练习 A - 根据这段关于 SwissTable 的摘录，一个 Table 中最多能有多少个 Group？

在 groupReference 的注释中可以看出，单个组内的内存分布情况。这两个结构体都是有一个指针指向一块连续的内存空间，其中，groupReference 指向一个组，而 groupsReference 指向一个 [length]groupReference。
lengthMask：lengthMask = groupLength - 1。当我们求一个 key 落到哪个 group 的时候，是用 h1 % groupLength 以获取的，而这个取模操作实际上可以用位运算来代替。即 h1 % groupLength = h1 & (groupLength - 1) ，而位运算是比除法快的。

3.1.2 Table

Table 是对 groupsReference 的上层封装，因为 groupsReference 实际上只负责存储数据，少了很多关键字段，而 Table 是对 groupsReference 的进一步封装，一个 Table 底层对应一个 groupReference，对应多个组，所以我们在理解 Table 的时候，把一个 Table 理解为一个 SwissTable 即可。一个 Table 中最多能有 1024 个 Slot，转为 Group 即一个 Table 中最多 128 个 Group（一个 Group 中固定 8 个 Slot）。

练习 B - 在数据行中，从含有“right elbow: (164, 1531, -8)”的那一行开始，一直到含有“right knee: (163, 399, 7)”的那一行（首尾两行都算在内），把“camera”替换成“lens”，其余内容保持不变，只写出这些行。

输入数据 -
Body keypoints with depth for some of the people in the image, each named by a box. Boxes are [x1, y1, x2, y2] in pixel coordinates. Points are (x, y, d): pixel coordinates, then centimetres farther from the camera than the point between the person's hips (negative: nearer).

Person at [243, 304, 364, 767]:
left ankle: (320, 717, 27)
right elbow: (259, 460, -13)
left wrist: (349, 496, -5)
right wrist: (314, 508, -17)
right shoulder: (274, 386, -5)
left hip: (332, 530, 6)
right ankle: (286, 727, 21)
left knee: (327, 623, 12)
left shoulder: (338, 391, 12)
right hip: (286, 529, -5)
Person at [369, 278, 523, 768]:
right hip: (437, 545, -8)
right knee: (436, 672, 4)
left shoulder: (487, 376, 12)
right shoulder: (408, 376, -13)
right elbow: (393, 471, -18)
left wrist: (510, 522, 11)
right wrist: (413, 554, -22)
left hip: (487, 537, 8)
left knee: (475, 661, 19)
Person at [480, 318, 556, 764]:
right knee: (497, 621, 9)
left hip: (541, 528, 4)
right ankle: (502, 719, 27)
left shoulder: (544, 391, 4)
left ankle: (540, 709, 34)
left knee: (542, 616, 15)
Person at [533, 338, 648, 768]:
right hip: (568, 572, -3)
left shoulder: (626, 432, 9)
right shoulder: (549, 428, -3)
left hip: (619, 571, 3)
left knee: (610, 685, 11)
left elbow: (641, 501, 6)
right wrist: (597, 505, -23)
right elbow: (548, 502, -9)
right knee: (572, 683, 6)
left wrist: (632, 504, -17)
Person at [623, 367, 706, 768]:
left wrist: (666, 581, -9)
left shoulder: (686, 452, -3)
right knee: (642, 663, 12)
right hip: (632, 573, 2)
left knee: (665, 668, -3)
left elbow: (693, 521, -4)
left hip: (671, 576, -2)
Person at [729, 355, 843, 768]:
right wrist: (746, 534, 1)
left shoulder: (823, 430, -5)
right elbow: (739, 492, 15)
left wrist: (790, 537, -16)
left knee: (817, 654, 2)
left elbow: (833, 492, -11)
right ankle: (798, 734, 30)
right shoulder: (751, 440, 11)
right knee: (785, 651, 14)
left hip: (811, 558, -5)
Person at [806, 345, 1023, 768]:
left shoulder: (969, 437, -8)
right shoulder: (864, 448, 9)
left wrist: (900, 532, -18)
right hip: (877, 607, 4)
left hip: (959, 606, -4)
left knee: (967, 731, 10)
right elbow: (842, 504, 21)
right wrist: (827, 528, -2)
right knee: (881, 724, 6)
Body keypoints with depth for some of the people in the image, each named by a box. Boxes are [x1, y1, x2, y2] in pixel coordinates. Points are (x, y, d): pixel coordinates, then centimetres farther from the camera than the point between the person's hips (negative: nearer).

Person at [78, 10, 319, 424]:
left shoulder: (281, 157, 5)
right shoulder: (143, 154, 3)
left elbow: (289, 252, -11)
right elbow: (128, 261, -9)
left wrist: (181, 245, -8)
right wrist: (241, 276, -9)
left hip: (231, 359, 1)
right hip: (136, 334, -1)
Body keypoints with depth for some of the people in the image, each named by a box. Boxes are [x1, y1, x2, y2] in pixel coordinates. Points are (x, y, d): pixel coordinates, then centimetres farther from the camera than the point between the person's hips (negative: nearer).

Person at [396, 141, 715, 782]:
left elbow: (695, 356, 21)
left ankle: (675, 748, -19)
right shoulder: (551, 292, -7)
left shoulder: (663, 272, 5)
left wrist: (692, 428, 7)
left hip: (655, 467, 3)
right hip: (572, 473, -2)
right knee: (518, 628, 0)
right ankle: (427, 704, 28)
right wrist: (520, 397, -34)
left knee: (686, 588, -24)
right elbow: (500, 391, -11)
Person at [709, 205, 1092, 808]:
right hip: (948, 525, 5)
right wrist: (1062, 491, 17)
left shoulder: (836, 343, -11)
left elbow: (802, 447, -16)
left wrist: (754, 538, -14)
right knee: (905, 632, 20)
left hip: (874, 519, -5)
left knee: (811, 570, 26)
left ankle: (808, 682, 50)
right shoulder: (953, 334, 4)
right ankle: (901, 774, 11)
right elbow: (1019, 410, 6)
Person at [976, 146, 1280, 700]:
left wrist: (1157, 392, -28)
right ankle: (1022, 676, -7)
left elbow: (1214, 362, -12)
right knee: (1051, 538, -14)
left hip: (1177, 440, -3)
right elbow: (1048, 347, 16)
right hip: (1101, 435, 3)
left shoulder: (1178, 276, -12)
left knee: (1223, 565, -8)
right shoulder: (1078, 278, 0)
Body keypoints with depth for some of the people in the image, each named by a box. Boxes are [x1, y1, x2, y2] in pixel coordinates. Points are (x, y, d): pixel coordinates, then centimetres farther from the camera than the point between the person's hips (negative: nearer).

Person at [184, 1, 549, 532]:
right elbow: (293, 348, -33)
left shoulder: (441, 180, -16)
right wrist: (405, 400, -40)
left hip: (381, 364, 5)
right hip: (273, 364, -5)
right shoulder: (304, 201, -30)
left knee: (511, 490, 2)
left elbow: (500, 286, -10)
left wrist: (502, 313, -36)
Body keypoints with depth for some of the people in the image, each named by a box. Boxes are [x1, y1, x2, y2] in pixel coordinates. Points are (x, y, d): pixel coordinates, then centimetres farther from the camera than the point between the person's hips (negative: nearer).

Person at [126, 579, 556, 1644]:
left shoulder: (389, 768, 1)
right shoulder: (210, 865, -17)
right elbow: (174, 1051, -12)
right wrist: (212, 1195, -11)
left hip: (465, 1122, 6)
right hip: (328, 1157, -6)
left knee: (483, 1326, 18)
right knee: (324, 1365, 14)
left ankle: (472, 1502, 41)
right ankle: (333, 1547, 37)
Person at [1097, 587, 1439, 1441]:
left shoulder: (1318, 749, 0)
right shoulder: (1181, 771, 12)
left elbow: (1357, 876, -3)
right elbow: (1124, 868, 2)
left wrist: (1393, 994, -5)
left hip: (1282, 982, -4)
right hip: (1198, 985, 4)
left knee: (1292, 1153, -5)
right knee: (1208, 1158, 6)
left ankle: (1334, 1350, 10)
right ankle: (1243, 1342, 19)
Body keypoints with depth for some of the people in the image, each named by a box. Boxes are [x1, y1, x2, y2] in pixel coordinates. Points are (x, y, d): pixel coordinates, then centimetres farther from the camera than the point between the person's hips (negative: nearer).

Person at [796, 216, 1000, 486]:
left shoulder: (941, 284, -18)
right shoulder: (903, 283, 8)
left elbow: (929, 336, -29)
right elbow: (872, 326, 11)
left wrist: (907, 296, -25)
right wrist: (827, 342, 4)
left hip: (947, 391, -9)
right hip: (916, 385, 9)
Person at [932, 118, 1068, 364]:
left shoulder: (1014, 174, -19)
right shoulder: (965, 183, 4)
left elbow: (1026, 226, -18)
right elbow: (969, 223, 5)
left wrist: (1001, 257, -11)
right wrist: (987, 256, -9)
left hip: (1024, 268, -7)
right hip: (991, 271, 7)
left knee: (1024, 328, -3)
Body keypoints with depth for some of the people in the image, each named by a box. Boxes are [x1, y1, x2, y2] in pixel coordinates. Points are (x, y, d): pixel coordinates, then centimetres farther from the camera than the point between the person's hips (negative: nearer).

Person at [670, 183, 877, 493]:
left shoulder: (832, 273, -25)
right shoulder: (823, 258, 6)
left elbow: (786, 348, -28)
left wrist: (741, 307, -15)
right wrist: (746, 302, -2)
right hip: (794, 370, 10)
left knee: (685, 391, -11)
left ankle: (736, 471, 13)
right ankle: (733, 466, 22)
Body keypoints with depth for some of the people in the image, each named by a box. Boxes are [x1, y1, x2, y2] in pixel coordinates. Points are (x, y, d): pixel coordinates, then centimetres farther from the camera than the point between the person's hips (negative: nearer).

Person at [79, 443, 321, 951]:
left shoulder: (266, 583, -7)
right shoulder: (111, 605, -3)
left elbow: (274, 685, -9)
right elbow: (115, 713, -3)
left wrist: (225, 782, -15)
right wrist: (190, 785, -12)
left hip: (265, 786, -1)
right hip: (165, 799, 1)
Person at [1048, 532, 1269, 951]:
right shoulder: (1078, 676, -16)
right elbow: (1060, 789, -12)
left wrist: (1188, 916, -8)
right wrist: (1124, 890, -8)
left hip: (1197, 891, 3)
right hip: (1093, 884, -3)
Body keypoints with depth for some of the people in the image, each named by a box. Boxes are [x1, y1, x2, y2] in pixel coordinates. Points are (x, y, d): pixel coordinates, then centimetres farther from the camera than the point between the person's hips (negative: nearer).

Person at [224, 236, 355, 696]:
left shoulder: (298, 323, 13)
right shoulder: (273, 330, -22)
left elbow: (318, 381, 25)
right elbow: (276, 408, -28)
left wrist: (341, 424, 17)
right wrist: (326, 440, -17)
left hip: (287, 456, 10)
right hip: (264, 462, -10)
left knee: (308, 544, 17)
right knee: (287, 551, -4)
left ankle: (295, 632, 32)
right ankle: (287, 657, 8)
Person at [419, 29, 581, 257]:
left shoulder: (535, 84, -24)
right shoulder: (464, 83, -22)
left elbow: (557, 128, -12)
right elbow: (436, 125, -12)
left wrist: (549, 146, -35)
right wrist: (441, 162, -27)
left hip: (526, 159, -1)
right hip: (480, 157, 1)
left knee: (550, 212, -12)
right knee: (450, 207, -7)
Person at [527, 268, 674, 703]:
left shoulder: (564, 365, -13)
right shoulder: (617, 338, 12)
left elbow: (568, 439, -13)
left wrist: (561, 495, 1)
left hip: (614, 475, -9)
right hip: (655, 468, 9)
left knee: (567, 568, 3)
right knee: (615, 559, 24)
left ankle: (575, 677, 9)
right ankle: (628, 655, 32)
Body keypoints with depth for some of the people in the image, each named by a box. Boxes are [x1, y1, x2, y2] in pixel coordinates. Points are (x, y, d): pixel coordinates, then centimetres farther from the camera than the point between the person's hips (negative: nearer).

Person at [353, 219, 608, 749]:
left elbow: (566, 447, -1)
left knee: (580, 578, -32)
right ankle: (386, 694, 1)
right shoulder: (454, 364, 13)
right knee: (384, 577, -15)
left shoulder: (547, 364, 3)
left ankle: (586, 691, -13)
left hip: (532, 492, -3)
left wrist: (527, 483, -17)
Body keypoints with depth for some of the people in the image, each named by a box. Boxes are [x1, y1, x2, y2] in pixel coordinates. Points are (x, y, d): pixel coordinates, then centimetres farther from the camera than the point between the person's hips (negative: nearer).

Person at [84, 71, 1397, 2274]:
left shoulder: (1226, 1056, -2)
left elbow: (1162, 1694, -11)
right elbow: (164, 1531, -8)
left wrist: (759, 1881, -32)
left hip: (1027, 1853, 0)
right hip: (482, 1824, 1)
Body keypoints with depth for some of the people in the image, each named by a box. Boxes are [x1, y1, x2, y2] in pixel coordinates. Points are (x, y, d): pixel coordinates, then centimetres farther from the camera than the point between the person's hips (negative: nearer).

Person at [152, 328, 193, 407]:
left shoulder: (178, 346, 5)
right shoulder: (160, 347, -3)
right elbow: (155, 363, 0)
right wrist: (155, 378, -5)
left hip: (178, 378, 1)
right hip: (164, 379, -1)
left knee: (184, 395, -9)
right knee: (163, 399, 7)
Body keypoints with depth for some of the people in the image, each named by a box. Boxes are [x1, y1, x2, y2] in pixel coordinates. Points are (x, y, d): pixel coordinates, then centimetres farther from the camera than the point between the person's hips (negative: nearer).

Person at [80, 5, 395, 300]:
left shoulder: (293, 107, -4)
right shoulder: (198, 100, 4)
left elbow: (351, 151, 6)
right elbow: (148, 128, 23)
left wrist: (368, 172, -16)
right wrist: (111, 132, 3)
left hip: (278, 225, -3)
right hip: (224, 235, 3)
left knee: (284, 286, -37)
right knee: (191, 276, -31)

详细解答 A - 最多 128 个 Group。

详细解答 B -
right elbow: (164, 1531, -8)
left wrist: (759, 1881, -32)
left hip: (1027, 1853, 0)
right hip: (482, 1824, 1)
Body keypoints with depth for some of the people in the image, each named by a box. Boxes are [x1, y1, x2, y2] in pixel coordinates. Points are (x, y, d): pixel coordinates, then centimetres farther from the lens than the point between the person's hips (negative: nearer).

Person at [152, 328, 193, 407]:
left shoulder: (178, 346, 5)
right shoulder: (160, 347, -3)
right elbow: (155, 363, 0)
right wrist: (155, 378, -5)
left hip: (178, 378, 1)
right hip: (164, 379, -1)
left knee: (184, 395, -9)
right knee: (163, 399, 7)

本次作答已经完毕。